The Yorkshire Dales
We seem to be spending quite a bit of time up in Yorkshire so far this year. Back in January, we took a trip up to the east coast to visit Flamborough Head Lighthouse for the weekend, and this time around we ended up in the Yorkshire Dales (not the Peak District as Shane had informed me haha). We’ve wanted to visit Malham Cove for a while now, but the weather never looked too good so we’d skipped it in favour of sunnier places.
Well, the weekend that we went away was the lovely buildup to storm Erik, so our plans to head to the coast were quickly disguarded and we headed further inland instead in search of a bit less wind and rain. The best forecast we saw was for Yorkshire where the incoming wind and rain wasn’t to hit until the Sunday evening.
The Yorkshire Dales is one of Englands 10 National Parks located in North Yorkshire on the border of West Yorkshire, and covers 841sq miles and was actually extended by almost 24% in 2016. It’s located 50 miles east of Manchester and 25 miles north of Leeds and is pretty accessible from most of the country. It’s known for it’s hills and valleys (dales), and is popular for caving and climbing enthisiasts, along with plenty of options for hikes around the area and a few historic buildings to visit too.
Our first stop of the weekend was to Malham Cove. It’s a 230ft (70m) sheer limestone rockface which was created by glaciers pulling away rocks from the Middle Craven Fault each time the glaciers melted. Now that the glaciers have melted, the water flows under the ground now, but there would have been a huge waterfall as they melted. How amazing would that be to see?! Nowadays, it’s popular throughout the year for expert climbers and you can see why! It’s huge!
We parked up at the carpark in Malham and walked the 1 mile from there to the base of the cove. As our luck would have it, literally as soon as we stepped out of the van it started to rain – we’d had sun all day up until that point! We debated heading back to the van, but with no end in sight, we decided to just continue on, as we’d drove all that way to see it and what else were we going to do?

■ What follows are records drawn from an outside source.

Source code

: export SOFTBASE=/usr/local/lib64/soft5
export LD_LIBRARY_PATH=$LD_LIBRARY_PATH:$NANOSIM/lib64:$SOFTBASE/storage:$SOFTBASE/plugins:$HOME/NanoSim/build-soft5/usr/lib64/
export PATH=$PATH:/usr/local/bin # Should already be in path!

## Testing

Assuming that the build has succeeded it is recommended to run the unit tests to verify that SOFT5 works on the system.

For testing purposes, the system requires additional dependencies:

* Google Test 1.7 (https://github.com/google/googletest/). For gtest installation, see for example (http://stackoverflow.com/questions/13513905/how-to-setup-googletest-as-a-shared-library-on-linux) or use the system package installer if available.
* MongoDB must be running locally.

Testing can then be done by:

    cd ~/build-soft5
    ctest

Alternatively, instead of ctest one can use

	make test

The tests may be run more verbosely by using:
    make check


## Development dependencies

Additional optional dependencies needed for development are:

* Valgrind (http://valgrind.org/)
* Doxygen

It’s a really easy walk, other than a short hill from the main road in the village to the pathway to the cove, but there’s a nice path to walk along to Malham Cove so it’s really accessible which is always good! I couldn’t get over the views of the hills around us and the little stream meandering it’s way alongside the path.
Just be aware that there are cows and sheep in the field, therefore you do need to keep any dogs on a lead while you visit as they just roam free. There were so many there just walking along the path with us – I was terrified to start off with, but they were so friendly and not bothered by us at all. They just wanted to munch on the grass.
If you look really closely, you can actually see the climbers on the rockface. It’s insane how tiny they look up there! We took a walk up to the top of the cove (up what felt like thousands of steps), but by the time we got to the top the rain was pouring down and we were starting to get soaked even with our waterproof jackets, so we quickly headed back down to the van to dry off while we found somewhere to stay for the night.
The Coldstones Cut
After struggling to dry off our only trousers that we took overnight and barely sleeping due to the insane wind and rain we had that night, we woke up nice and early and headed to the Coldstones Cut which is located just outside of Pateley Bridge where the sun was trying it’s best to come through. The wind was still going strong though, so much so that it was hard to walk along the open path to get to the Coldstones cut without being blown over. I was trying to get some videos on my phone and at one point it almost got blown out of my hands!
The Coldstones Cut was opened in 2010 and created by sculptor Andrew Sabin as Yorkshires highest public artwork and a viewing platform for the Coldstones Quarry and Nidderdale Valley to replace an old viewing platform for the Quarry. It’s still a working quarry which you can actually see working from Monday-Friday. And the best thing is that it’s totally free to visit!
So basically, it has one central passageway which then splits off into two spirals with views out over the valleys surrounding it and then on the other side is the quarry. If you head back down either spiral to the main passageway, there’s a viewing platform to the quarry detailing all the minerals that can be found there and a bit of history about the quarry.
Is it worth visiting? I’d say if you’re in the area or driving past it then it’s worth a little stop in, but I wouldn’t drive there specifically to see it. It’s a nice walk up from the carpark and the views are lovely, especially just after sunrise, but it was something to do while we were in the area. It was fun to walk around the different platforms.
We LOVED Malham Cove though so we’d definitely recommend a stop there. For reference, the Coldstones Cut is about a 50 minute drive from Malham, through very narrow country lanes.